Of course, I’ve had to ask myself why it mattered to me so much that they let me name them. I suppose the simplest answer is I wanted to be recognized for having a role in the story — not just their stories, but the story of the larger artistic community to which I have devoted my life. And so, eventually, I gave myself acknowledgment in the best way I could. I wrote Anke, who was famous in her own right and had more serious relationships with more famous men than I had. I also gave her greater self-worth, discernment, and restraint than young me.
Without creating spoilers, let’s just say Anke showed more reserve in her fictional memoir than I did in my real one. But then again, I’m a storyteller, and Anke was not. I believe in the redemptive and connective power of storytelling, and that it is OK to risk some exposure, within reason, in the pursuit of that connection with your readers, especially other artists you admire.

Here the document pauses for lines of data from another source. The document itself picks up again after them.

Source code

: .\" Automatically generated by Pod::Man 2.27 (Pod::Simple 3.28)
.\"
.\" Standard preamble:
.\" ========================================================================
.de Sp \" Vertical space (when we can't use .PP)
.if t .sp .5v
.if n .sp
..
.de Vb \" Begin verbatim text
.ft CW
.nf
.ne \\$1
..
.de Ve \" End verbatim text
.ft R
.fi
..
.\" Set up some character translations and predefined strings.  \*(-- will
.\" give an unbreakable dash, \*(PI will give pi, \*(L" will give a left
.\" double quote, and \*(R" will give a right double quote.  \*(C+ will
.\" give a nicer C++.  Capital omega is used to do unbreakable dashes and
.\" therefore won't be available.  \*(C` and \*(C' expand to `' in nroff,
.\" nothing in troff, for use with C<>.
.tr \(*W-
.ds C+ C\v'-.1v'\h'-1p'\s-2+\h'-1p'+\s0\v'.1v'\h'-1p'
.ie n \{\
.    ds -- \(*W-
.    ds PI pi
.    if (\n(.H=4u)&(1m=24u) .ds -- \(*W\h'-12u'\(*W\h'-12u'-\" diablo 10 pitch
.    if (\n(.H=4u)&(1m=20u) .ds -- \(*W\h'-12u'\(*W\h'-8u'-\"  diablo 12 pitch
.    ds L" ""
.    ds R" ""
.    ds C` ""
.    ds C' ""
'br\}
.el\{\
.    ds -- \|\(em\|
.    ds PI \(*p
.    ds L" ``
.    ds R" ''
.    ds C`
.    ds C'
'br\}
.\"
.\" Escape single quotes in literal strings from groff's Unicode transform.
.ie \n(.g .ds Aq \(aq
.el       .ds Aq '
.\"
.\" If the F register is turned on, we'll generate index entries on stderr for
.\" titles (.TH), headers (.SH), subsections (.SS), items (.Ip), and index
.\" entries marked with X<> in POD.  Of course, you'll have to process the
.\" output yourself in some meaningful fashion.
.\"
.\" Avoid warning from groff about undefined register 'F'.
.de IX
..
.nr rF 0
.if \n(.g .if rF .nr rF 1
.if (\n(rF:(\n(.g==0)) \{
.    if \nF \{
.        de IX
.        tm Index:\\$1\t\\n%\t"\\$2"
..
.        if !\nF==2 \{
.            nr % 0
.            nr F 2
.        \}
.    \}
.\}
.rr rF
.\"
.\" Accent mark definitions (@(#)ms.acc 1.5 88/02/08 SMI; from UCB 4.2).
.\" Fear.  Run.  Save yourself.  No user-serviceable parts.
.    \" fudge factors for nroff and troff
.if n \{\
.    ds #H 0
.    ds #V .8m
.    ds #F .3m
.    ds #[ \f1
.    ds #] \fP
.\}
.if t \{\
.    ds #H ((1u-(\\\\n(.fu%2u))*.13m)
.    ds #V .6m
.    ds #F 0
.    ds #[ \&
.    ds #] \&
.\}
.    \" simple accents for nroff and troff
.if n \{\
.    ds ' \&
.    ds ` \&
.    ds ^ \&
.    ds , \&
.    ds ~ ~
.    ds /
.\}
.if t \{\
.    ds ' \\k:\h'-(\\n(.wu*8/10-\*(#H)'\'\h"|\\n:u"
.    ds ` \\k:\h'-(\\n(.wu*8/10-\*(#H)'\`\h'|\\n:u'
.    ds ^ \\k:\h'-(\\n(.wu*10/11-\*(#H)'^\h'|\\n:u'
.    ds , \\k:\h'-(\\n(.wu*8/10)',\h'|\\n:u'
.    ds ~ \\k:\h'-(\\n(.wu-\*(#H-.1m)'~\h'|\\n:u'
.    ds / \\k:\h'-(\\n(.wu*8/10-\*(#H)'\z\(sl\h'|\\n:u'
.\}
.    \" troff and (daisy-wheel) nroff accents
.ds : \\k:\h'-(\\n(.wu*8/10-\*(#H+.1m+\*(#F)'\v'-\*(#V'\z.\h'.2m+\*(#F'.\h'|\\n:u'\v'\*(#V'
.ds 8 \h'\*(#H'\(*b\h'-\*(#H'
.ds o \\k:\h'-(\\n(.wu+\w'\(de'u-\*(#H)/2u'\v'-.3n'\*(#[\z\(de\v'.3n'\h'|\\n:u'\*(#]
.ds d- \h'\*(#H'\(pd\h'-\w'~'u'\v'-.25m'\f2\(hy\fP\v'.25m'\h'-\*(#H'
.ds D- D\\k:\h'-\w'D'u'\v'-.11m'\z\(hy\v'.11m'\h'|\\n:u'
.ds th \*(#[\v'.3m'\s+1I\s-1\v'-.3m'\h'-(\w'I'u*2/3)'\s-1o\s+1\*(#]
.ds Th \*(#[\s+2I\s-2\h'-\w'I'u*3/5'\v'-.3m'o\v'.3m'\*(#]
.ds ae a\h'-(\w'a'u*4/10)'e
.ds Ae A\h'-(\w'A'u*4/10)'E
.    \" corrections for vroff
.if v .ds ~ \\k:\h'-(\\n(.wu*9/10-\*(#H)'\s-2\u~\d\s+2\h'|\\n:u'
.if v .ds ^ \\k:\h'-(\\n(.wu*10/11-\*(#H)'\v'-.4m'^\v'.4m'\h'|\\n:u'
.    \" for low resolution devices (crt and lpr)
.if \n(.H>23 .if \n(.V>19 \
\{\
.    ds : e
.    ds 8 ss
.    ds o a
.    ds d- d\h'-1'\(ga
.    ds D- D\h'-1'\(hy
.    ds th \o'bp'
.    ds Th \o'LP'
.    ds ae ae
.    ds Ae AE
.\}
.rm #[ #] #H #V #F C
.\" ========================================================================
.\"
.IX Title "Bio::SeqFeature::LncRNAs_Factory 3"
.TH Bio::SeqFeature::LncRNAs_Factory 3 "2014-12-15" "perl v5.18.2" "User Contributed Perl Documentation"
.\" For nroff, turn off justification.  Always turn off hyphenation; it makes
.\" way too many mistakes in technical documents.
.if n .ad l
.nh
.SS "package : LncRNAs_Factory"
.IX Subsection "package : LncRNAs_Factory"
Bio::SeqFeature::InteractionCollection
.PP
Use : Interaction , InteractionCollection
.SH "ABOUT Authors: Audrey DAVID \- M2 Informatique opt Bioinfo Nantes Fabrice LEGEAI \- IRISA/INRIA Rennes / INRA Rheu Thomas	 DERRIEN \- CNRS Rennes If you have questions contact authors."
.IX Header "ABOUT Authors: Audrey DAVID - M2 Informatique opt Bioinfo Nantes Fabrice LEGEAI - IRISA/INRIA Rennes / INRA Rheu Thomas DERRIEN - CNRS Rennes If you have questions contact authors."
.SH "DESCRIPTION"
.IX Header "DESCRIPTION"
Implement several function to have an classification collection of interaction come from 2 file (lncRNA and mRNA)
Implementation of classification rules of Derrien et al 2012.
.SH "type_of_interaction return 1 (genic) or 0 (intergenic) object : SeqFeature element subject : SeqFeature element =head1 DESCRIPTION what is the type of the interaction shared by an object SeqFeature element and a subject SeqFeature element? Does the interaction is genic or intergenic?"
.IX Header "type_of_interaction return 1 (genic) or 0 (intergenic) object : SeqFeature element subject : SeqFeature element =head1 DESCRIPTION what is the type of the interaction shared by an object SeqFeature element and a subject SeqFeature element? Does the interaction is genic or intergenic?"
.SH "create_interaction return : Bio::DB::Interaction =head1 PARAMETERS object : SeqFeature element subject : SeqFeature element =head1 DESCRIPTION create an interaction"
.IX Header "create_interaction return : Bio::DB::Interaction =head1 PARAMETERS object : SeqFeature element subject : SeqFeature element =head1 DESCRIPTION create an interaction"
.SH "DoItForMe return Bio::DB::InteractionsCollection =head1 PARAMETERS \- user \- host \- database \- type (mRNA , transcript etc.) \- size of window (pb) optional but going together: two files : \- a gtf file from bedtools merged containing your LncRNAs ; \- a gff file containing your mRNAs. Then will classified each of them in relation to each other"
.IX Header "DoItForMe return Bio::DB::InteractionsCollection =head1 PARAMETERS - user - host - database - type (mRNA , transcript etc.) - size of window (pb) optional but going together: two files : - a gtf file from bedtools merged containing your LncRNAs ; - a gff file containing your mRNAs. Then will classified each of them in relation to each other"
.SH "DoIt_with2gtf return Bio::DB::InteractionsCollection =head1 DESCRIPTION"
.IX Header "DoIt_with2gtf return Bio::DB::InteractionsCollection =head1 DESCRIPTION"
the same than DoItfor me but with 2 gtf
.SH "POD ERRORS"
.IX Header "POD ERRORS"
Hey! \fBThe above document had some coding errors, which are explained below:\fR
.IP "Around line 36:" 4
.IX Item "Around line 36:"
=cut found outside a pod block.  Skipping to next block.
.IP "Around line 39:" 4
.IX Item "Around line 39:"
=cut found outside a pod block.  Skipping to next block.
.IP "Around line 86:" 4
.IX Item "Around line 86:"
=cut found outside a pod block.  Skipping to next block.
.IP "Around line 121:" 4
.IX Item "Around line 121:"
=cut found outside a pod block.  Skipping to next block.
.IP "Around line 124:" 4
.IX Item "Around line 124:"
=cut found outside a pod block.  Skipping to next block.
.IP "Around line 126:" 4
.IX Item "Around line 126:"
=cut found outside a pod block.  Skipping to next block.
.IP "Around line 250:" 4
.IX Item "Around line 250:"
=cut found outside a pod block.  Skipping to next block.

Not everyone agrees. People who tell their truths in song often prefer to filter them through metaphor, the emotionality of the music itself. They may not feel as comfortable being exposed as I did; they may have more to hide. As I wrestle with the pages of "Ramblers," it does matter who gets to tell the story that becomes the official record. With greater understanding and compassion, I am grateful for the moments I shared with these men, but I realize the lessons I took from them are really my own — and were really my own all along. Even more than that, I am so glad I got to pursue my own truth, about who I am as a writer and a woman, in my own time, and to express myself as an artist without asking anyone’s permission.